Lowery has La Porte focusing on the moment
Updated: Jul 15, 2020
Growing up in Texas, Jeremy Lowery recollects an old ranch hand phrase that actually applies to uncertain status of high school football.
"Don't worry about the blind horse; just load the wagon," the La Porte coach said.
It's a folksy, western way to convey a message of staying in the moment and not being fazed by what you can't control.
"Our approach is, we have today," Lowery said. "Don't blink. It doesn't last forever. The first week of July, when we met with them on Zoom, we talked how your mind can go places if you get too thinking too far ahead. You can't let it seep in. We told them to worry about today. This is day five, we're able to get together and talk football, we'll enjoy our time and get better. On our sixth day, we'll worry about our sixth day. We're literally going to enjoy each day and give it everything we've got."
It's a stiff challenge to stay positive amid the seemingly endless cycle of negative news related to the COVID-19. Case numbers are spiking in many places and when word comes out that schools like Portage and North Central have suspended athletics, it's easy to think it's only a matter of time. Even as upbeat as Lowery is by nature, he has to try hard on occasion to keep his spirits high.
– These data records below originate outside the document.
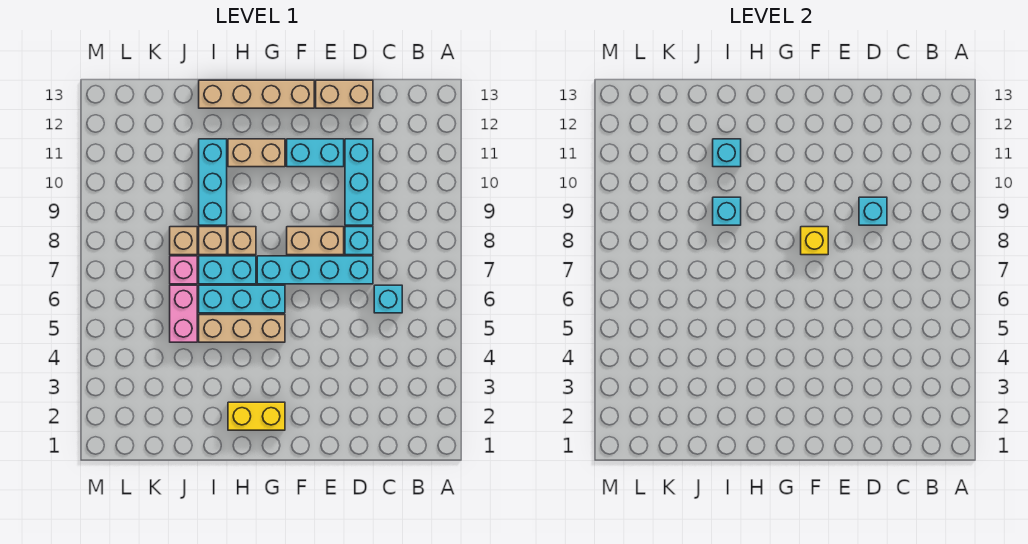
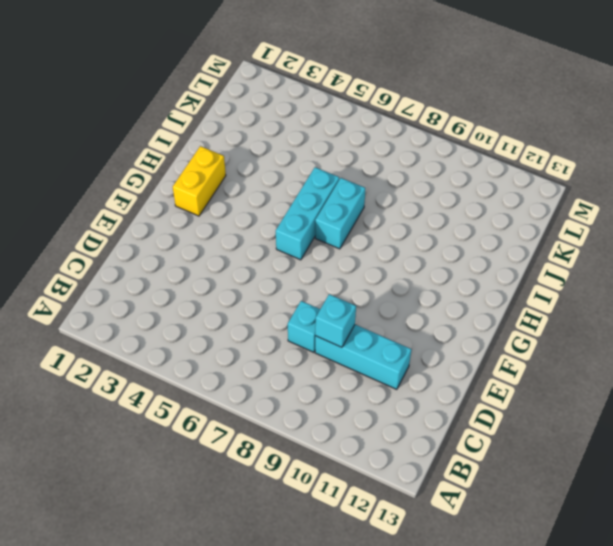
none -> cyan 1x1 brick [374,285,402,313]
none -> cyan 1x4 brick [257,256,373,284]
none -> tan 1x2 brick [316,80,373,108]

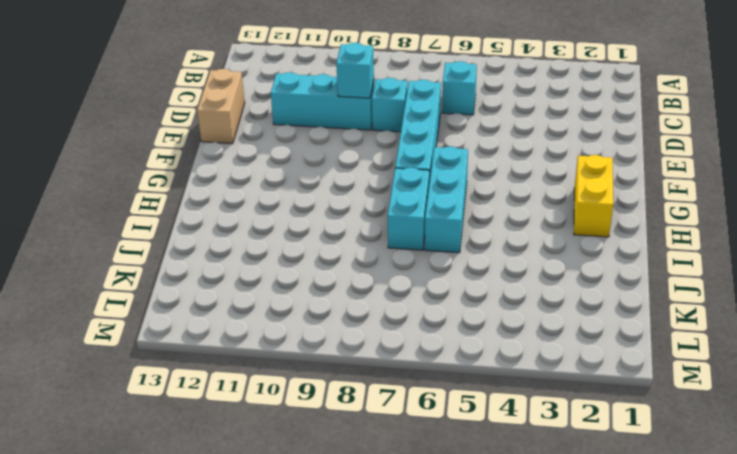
none -> tan 1x2 brick [287,227,344,255]
none -> cyan 1x2 brick [287,139,344,167]
none -> tan 1x4 brick [199,80,314,108]

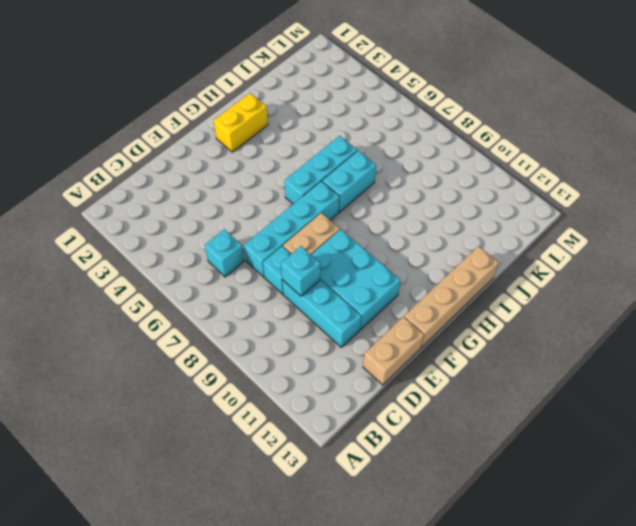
cyan 2x3 brick [311,229,401,329] -> cyan 1x2 brick [287,139,344,167]
none -> tan 1x3 brick [199,315,285,342]
none -> tan 1x2 brick [228,139,285,167]
none -> tan 1x1 brick [228,227,256,255]

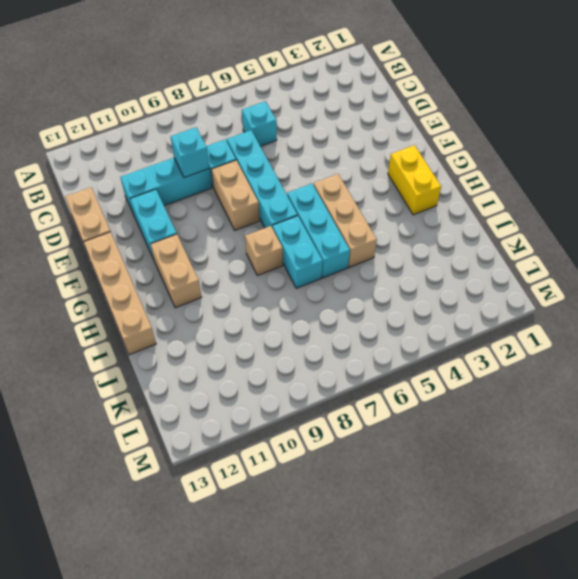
none -> tan 1x1 brick [199,227,227,255]
none -> cyan 1x3 brick [199,139,227,225]
none -> pink 1x2 brick [170,285,197,342]

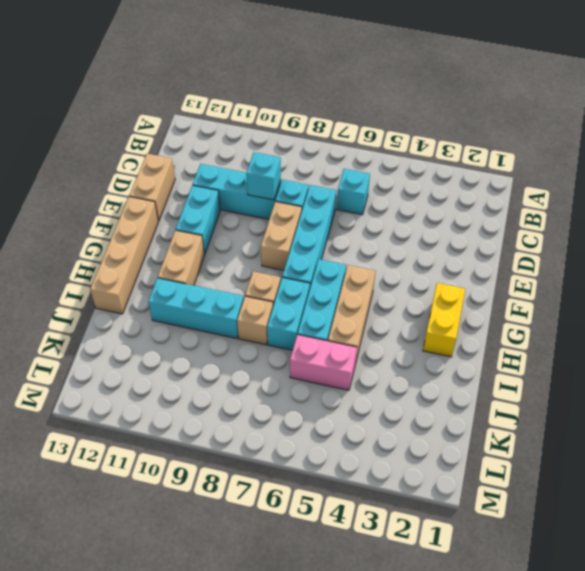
none -> pink 1x1 brick [170,256,197,284]
none -> tan 1x1 brick [170,227,197,255]
none -> yellow 1x1 brick [801,227,828,255]

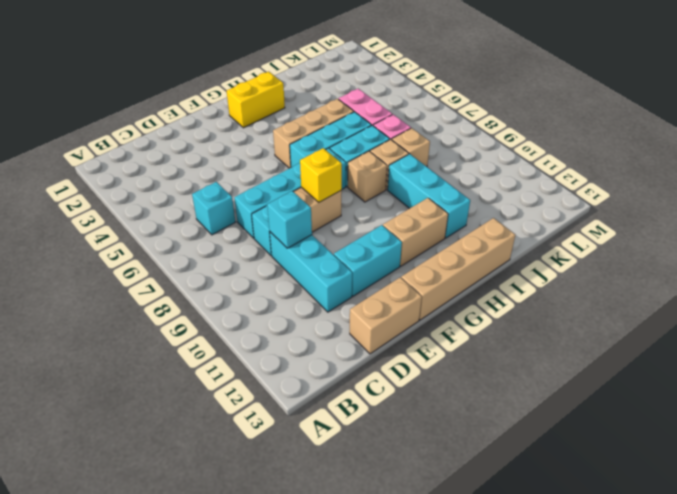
none -> cyan 1x1 brick [713,197,741,225]
none -> cyan 1x1 brick [713,139,741,167]

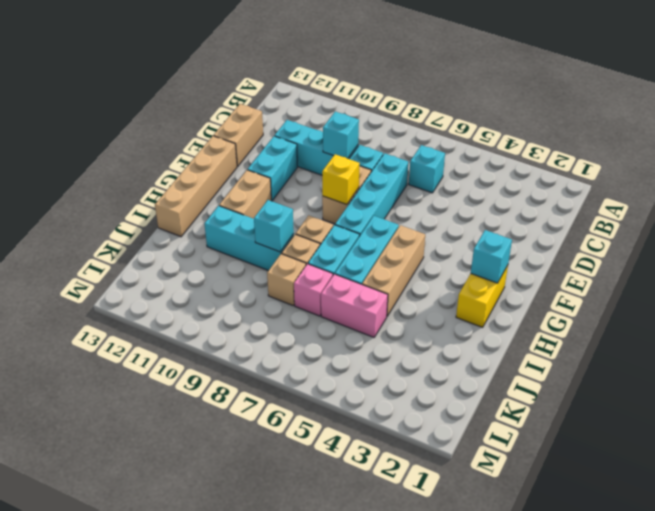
cyan 1x1 brick [471,230,512,283] -> cyan 1x1 brick moved to [713,139,741,167]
"We can't let the negatives come back and overtake all the other stuff," he said. "Personally, I have to try not to rush myself. Going back to last year, thinking about all the adversity, the obstacles we went through, how many times we changed practice plans. Now we've got tomorrow's practice plan. The coaches have done a great job with it, the kids have done a great job with it. We're literally enjoying each day, giving it everything we've got. Nobody's called to tell us we can't have practice, so we're going to get after it."
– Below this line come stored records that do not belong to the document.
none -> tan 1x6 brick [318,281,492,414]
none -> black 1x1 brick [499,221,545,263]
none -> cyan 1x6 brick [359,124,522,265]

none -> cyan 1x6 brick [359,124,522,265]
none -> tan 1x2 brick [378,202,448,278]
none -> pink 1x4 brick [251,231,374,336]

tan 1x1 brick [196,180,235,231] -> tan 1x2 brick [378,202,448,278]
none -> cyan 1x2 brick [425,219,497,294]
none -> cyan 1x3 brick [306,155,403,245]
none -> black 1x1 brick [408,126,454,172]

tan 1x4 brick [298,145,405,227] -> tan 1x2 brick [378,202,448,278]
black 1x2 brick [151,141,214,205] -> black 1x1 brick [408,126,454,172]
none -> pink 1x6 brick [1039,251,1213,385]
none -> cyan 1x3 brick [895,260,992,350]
La Porte went 3-8 in Lowery's first season, rallying from an 0-4 start to compete well in six of its last seven games, including a sectional win over rival Michigan City. After the virus-related constraints of the spring and summer, players returned July 6 eager to get rolling again.
"I do know the kids are excited, the coaches are excited," Lowery said. "It's good to see smiles on their faces. We're going at 7 a.m. and we have outstanding numbers, high energy, great attitudes. We've put five days of real positive work in. It tells you that with all the paperwork the parents had to do, they were ready, too. In the simplest terms, we've just got to get back. The kids need the structure, the environment. A lot of things are affected (by not playing). Crime, drugs, mental health. You're opening a whole lot of cans of worms. We've got to move forward. We can't let the negatives overtake all the other stuff."
In the short period of time, Lowery already likes what he sees.
"It's year two of the process. We're happy where we're at," he said. "We're way better now than we were a year ago. The kids understand what we want, the attitude, the effort, the tempo we work at. We're in such a different place than this time last year."
Will they get the chance to see how it translates in games? That's the million dollar question.
"I'm going to cross my fingers," Lowery said.
Contingency plans have been floated across the country. New Jersey has moved what will be a shortened season back to October. New Mexico already has switched football to the spring. A proposal to do the same in Ohio will not go before its athletic association. Nothing in Indiana has gone beyond the rumor phase though one local conference, the Greater South Shore, has discussed the possibility of a truncated schedule that would only include league game.
"It's cool that people are thinking, looking outside the box," Lowery said. "It's an interesting thought, more to think about, but the first thing that came to mind was, how are they ever going to flip it back down the road, turn it around from playing in spring to playing in the fall with only the summer to lead up to it as far as preparation? I think we can survive with baseball -- it's a cut sport -- but what about the track programs? We share numbers."
The greatest concern with the potential loss of a football season at a departmental level is financial. It and boys basketball are the top money-makers in athletic programs that have those sports.
"We have to have football for other sports to survive," Lowery said. "Football supports a lot of other programs. That's why football without fans doesn't work either."
La Porte football coach Jeremy Lowery has his
team focusing on the moment as it prepares
for a season fraught with uncertainty.